Saturday, May 29, 2010

On Taking Vacations

I am not convinced that we need vacations, at least not the way we take them. We want a week of vacation whenever we can get it, and those in school tend to get three or more months of vacation for summer. As a college student, I'll be the first to admit that my brain needs a break now and then, but I must also mention that I get sick of lazing around as well. I need to work. People are built for work. But, people are not built for seven days a week of work.

One of the reasons we crave a week (or two or twelve) of vacation now and then is probably because we tend to work seven days a week. I don't mean truly working seven full days, of course. What we do is take five days for work, procrastinate or otherwise be inefficient through those five days, and make up for it with the two days we have for the weekend. It causes guilt, stress, extra work, and poorly done work due to rush jobs and lack of focus. I do it, other students do it, folks in the working world do it.
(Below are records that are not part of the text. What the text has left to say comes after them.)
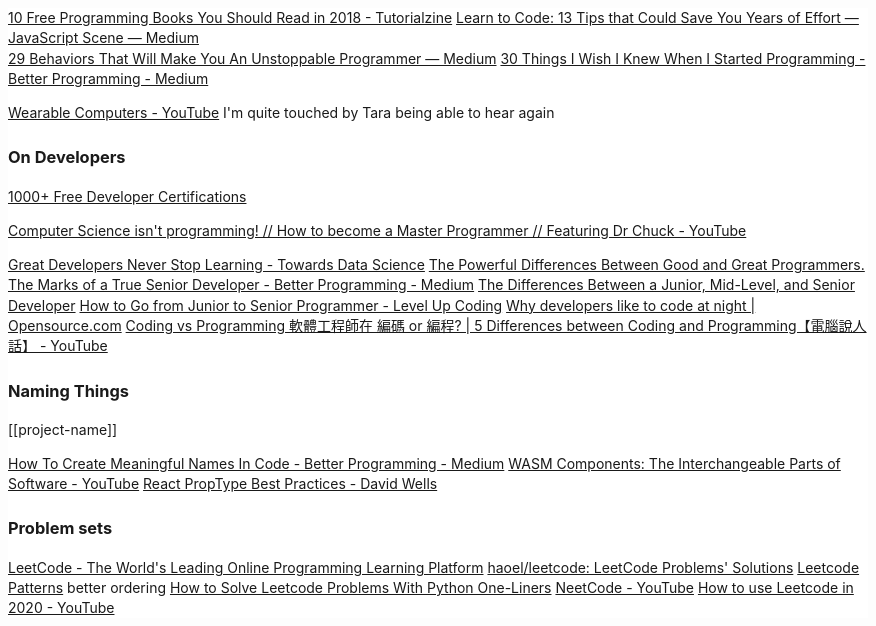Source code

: [10 Free Programming Books You Should Read in 2018 - Tutorialzine](https://tutorialzine.com/2018/01/10-free-programming-books-you-should-read-in-2018)
[Learn to Code: 13 Tips that Could Save You Years of Effort — JavaScript Scene — Medium](https://medium.com/javascript-scene/learn-to-code-13-tips-that-could-save-you-years-of-effort-92ce799a3e1f#.nfmjv9vto)  
[29 Behaviors That Will Make You An Unstoppable Programmer — Medium](https://medium.com/@kenmazaika/29-behaviors-that-will-make-you-an-unstoppable-programmer-8778941d80f7#.1xy2mg43s)
[30 Things I Wish I Knew When I Started Programming - Better Programming - Medium](https://medium.com/better-programming/30-short-things-i-wish-i-knew-all-this-when-i-started-programming-b17667e3df0c)

[Wearable Computers - YouTube](https://www.youtube.com/watch?v=pz2vdx_-ft8) I'm quite touched by Tara being able to hear again

### On Developers

[1000+ Free Developer Certifications](https://www.freecodecamp.org/news/free-certificates/)

[Computer Science isn't programming! // How to become a Master Programmer // Featuring Dr Chuck - YouTube](https://www.youtube.com/watch?v=z3o6yEzcnLc)

[Great Developers Never Stop Learning - Towards Data Science](https://towardsdatascience.com/great-developers-never-stop-learning-77b9ce867eac)
[The Powerful Differences Between Good and Great Programmers.](https://levelup.gitconnected.com/the-powerful-differences-between-good-and-great-programmers-276f6d5bed52)
[The Marks of a True Senior Developer - Better Programming - Medium](https://medium.com/better-programming/the-marks-of-a-true-senior-developer-d5f3b11c3375)
[The Differences Between a Junior, Mid-Level, and Senior Developer](https://medium.com/better-programming/the-differences-between-a-junior-mid-level-and-senior-developer-bb2cb2eb000d)
[How to Go from Junior to Senior Programmer - Level Up Coding](https://levelup.gitconnected.com/how-to-go-from-junior-to-senior-programmer-29d53f3edd27)
[Why developers like to code at night | Opensource.com](https://opensource.com/article/20/2/why-developers-code-night)
[Coding vs Programming 軟體工程師在 編碼 or 編程? | 5 Differences between Coding and Programming【電腦說人話】 - YouTube](https://www.youtube.com/watch?v=ItWknQTTEx4)

### Naming Things

[[project-name]]

[How To Create Meaningful Names In Code - Better Programming - Medium](https://medium.com/better-programming/how-to-create-meaningful-names-in-code-20d7476537d4)
[WASM Components: The Interchangeable Parts of Software - YouTube](https://www.youtube.com/watch?v=ZxEqvtGUGLY)
[React PropType Best Practices - David Wells](https://davidwells.io/blog/react-prop-type-best-practices)

### Problem sets

[LeetCode - The World's Leading Online Programming Learning Platform](https://leetcode.com/)
[haoel/leetcode: LeetCode Problems' Solutions](https://github.com/haoel/leetcode)
[Leetcode Patterns](https://seanprashad.com/leetcode-patterns/) better ordering
[How to Solve Leetcode Problems With Python One-Liners](https://www.freecodecamp.org/news/solve-leetcode-problems-using-python-list-comprehension/)
[NeetCode - YouTube](https://www.youtube.com/c/NeetCode/featured)
[How to use Leetcode in 2020 - YouTube](https://www.youtube.com/watch?v=6jf6SK9qWBc)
We shouldn't.

I think instead we are made for six days of work and one day of rest. This makes sense, after all, in keeping with the Bible, but it also makes sense for anyone who gives it a proper try. What if you worked for six days, with effort and efficiency and focus instead of procrastination, so that every night you felt tired but satisfied with yourself as your head hit the pillow? And then, what if you took a real break on Sunday (or a different chosen day of the week), keeping the entire day for rest and worship and all that? That's the sort of cycle we are built to take, not an exhausting seven days of pseudo-working and pseudo-resting.

Give it a try for a few weeks. For six days, give your work everything you can. On the seventh day, read a book, go swimming, play outside, sleep extra, or anything else--but don't do any work at all. Don't touch it. Don't even read your e-mail. Let me know how it goes. We'd be more productive, and happier, with a schedule like this.

Don't get me wrong; I do appreciate the occasional long weekend or week of vacation, but they are best enjoyed very occasionally.

As for the three months of summer vacation, do I even need to mention eastern cultures who school year-round? But that's a discussion for another time (or another person...check out the chapter in Malcolm Gladwell's Outliers, entitled "Rice Paddies and Math Tests").